Kansas Medicaid inks $119M deal with HP

By Mary Mosquera

The Kansas Health Policy Authority (KHPA) last week awarded a $119 million, two-year technology services contract extension to HP after the vendor offered to cut its rate for paper and electronic transactions in order to save a much-used customer call center from the budget axe.

The call center process an average of 250,000 calls annually, mostly from providers with billing or payment questions. Kansas has a projected budget gap of $510 million.

HP has provided KPHA with fiscal agent or outsourcing services and operating and maintaining the agency's Medicaid Management Information System for eight years. KPHA oversees the Medicaid fee-for-service program and HealthWave managed care program for more than 300,000 Kansan beneficiaries.

KPHA spokesman Peter Hancock said the call center proposal, was "a huge deal, especially for our providers who have already had to deal with an across-the-board reimbursement rate reduction of 10 percent as a result of budget cuts. If the call center had gone away too, it would have been the final straw for a lot of providers."

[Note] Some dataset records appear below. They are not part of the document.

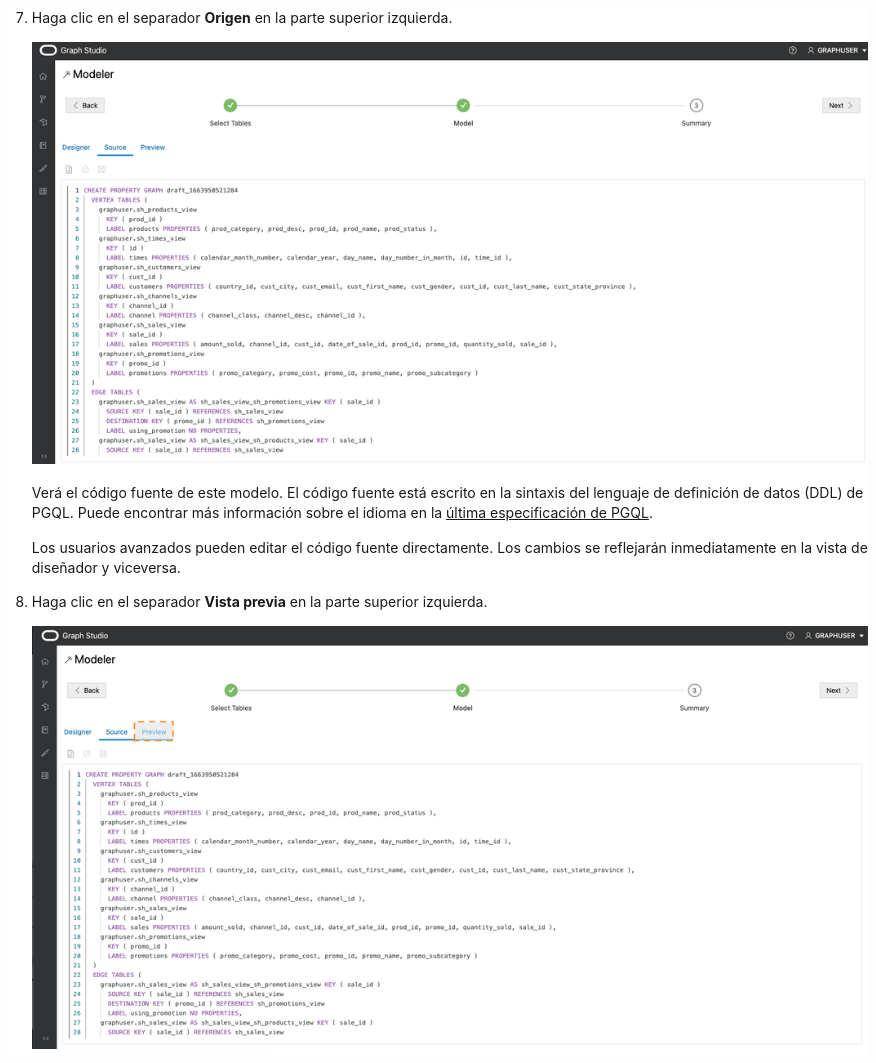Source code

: 7.  Haga clic en el separador **Origen** en la parte superior izquierda.
    
    ![Vista de fuente de modelo](./images/model-source-view.png "Vista de fuente de modelo")
    
    Verá el código fuente de este modelo. El código fuente está escrito en la sintaxis del lenguaje de definición de datos (DDL) de PGQL. Puede encontrar más información sobre el idioma en la [última especificación de PGQL](https://pgql-lang.org/spec/latest/#create-property-graph).
    
    Los usuarios avanzados pueden editar el código fuente directamente. Los cambios se reflejarán inmediatamente en la vista de diseñador y viceversa.
    
8.  Haga clic en el separador **Vista previa** en la parte superior izquierda.
    
    ![Página de origen de modelo, que apunta al separador de vista previa](./images/model-source-choose-preview.png "Página de origen de modelo, que apunta al separador de vista previa")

HP received a two-year extension to the existing contract, as well as two one-year options. If the options are exercised, the deal will extend the contract out to 2015. As part of the new agreement, HP will continue to enroll providers and process approximately 19 million claims a year on behalf of the state.

Carol Pangborn, HP Account Executive for Kansas Medicaid, called the deal "a reflection of being able to truly understand the business needs of our Medicaid partner so we can react and work together to come up with a solution that benefits everyone involved."

HP, which modernized KPHA's MMIS in 2003, also developed and operates two Web portals for the agency, one directed at providers and one for beneficiaries, and provides Surveillance and Utilization Review for KPHA to detect overpayments, fraud and abuse.